We were in the port airlock five minutes later, myself unshaven, all in full-combat gear and Sergeant Stone handed me a Trion X.50. As the red light moved to ‘Gravity-local,’ we all grabbed the hand rails. Gravity on Io was about one fifth of that on Earth or about the same as the Moon and without the S-Grav, the rocking motion of the lift as it took us down to the surface would throw us about. The hatch opened and I led the team out into the moonlit night. I could feel the crunch of sulphur and silicates under my boots but all I could hear was my breath and the steady beep, every two seconds of the uplink indicator. We used a two-step canter to move over the terrain in a defensive pattern of two columns of three, ten feet apart. It was enough distance to give covering fire in all directions without hitting each other if needed. What we were looking for was any sign of a drill rig at the indicated distance of 700 yards. The Ionian Militia 1 normally didn’t have the resources for automated rigs so there would be two or three poor bastards manning it, armed with A.M. 27s most probably. They would be targeting our S-Grav singularity, 1000 feet below the MCS – a known Mob. Command Station weakness. Our MCS was fitted with S-Grav Type 4 which was a lot more stable than the Type 3; its governor was accurate to 14-10 Volts, which it had to be to keep the singularity weak enough to be safe but strong enough to work effectively.

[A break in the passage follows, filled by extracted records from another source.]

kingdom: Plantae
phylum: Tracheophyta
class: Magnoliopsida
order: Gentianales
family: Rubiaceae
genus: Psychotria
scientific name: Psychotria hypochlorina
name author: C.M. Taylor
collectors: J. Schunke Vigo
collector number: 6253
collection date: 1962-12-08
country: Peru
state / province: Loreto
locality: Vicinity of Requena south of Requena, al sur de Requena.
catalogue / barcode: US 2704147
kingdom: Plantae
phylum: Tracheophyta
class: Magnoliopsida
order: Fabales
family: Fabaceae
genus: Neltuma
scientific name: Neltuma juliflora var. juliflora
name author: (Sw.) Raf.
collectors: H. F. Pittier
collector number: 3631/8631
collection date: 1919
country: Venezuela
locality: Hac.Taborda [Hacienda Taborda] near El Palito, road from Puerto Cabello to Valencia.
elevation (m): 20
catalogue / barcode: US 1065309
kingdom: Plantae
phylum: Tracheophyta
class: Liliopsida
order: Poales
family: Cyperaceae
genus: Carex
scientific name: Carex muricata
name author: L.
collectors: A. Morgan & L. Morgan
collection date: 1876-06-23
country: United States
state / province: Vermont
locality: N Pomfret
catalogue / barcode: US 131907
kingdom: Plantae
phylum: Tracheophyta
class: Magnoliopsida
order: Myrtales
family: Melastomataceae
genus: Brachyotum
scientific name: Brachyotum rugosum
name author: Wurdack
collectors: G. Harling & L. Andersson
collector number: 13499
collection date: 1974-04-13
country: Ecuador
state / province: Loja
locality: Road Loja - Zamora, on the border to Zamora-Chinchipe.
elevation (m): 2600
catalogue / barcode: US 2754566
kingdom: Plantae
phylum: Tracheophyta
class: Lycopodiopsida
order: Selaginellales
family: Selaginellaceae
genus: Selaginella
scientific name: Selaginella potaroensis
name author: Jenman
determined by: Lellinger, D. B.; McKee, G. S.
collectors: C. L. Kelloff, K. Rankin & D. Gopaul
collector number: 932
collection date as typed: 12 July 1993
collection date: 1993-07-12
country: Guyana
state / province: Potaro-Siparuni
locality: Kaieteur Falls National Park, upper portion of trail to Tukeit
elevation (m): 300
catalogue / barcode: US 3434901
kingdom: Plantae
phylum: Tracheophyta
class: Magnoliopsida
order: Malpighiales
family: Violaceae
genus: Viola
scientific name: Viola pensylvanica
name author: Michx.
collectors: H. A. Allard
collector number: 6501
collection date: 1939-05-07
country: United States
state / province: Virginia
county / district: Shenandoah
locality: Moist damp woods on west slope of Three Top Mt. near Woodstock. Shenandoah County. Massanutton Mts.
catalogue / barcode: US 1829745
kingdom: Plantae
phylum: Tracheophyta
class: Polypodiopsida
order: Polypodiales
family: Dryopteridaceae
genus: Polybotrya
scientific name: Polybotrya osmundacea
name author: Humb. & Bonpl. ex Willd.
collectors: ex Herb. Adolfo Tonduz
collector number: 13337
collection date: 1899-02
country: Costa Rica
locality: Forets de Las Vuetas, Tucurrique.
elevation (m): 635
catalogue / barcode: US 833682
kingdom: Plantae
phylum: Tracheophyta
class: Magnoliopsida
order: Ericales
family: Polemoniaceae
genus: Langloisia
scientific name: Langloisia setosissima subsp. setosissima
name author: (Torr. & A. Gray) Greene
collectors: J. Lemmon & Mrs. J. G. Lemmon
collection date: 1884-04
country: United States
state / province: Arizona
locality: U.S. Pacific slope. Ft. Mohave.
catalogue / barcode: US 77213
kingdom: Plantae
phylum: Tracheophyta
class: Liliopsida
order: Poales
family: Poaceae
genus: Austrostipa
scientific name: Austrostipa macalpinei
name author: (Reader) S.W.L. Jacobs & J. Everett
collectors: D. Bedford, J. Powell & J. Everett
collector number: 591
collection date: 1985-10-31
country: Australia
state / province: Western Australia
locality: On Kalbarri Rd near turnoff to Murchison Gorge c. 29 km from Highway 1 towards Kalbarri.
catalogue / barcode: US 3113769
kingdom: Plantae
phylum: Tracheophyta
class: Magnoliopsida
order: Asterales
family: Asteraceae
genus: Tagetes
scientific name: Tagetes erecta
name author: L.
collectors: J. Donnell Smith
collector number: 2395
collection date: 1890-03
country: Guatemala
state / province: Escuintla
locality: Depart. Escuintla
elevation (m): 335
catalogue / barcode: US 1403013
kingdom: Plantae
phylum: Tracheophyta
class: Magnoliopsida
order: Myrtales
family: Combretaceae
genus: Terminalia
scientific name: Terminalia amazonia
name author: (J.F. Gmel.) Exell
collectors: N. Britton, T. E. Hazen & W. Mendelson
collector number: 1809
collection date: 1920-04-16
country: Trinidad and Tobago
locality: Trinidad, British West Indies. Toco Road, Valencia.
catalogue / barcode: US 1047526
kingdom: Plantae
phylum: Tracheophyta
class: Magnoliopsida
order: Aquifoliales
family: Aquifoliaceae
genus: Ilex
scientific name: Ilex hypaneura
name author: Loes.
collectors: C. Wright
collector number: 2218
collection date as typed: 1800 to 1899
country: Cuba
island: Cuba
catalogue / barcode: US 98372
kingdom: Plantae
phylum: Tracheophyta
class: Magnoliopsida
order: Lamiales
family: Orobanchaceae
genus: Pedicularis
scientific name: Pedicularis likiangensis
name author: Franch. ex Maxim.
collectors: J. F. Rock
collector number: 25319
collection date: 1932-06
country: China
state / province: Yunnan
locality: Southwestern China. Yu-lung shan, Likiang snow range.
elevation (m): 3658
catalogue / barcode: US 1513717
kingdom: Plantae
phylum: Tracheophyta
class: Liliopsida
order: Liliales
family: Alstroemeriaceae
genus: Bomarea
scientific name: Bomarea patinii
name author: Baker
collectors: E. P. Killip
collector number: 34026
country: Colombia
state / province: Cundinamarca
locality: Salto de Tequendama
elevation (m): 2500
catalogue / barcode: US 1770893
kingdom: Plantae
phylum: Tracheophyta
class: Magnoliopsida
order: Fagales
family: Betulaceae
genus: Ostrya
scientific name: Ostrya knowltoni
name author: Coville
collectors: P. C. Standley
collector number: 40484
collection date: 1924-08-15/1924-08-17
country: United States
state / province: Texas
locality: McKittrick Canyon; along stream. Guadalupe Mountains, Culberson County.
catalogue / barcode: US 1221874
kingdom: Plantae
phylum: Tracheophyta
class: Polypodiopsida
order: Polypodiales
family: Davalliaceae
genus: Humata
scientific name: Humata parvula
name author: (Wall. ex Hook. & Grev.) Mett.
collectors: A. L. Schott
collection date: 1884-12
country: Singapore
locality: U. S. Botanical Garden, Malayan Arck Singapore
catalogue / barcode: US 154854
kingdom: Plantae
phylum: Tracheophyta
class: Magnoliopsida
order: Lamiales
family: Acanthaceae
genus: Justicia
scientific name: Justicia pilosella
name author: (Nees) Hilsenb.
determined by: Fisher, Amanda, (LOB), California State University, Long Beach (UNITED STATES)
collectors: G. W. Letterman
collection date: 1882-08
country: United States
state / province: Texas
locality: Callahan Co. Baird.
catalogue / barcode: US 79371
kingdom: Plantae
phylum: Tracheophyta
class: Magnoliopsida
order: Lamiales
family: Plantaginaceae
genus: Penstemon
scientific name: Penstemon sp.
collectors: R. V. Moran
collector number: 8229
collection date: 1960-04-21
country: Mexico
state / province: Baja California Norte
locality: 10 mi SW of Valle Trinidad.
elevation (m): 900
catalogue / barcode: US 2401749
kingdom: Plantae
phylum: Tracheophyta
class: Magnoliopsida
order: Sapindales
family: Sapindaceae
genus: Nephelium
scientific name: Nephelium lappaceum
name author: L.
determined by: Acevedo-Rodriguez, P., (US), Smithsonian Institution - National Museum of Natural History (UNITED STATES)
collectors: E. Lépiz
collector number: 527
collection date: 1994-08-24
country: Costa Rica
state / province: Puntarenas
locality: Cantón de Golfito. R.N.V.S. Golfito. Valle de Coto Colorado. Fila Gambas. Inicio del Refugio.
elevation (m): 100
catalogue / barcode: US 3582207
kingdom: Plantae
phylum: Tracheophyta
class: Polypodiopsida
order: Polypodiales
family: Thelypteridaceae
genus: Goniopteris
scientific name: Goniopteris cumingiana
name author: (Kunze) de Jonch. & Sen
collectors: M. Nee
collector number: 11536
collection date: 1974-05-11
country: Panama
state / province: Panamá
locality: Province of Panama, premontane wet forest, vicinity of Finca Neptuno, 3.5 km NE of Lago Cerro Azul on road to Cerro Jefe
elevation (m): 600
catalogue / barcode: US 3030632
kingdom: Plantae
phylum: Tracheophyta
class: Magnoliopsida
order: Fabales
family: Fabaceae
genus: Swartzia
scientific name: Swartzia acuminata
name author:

Micro-singularities were inherently unstable anyway for safety reasons but the governor itself was the only real vulnerability in the Type 4. By necessity it was located in the column only a few inches from the singularity and if it could be damaged by a small explosion, then there was a good chance the singularity would run away and if it grew rather than shrank, the result would be a massive explosion. Several MCSs had been knocked out this way.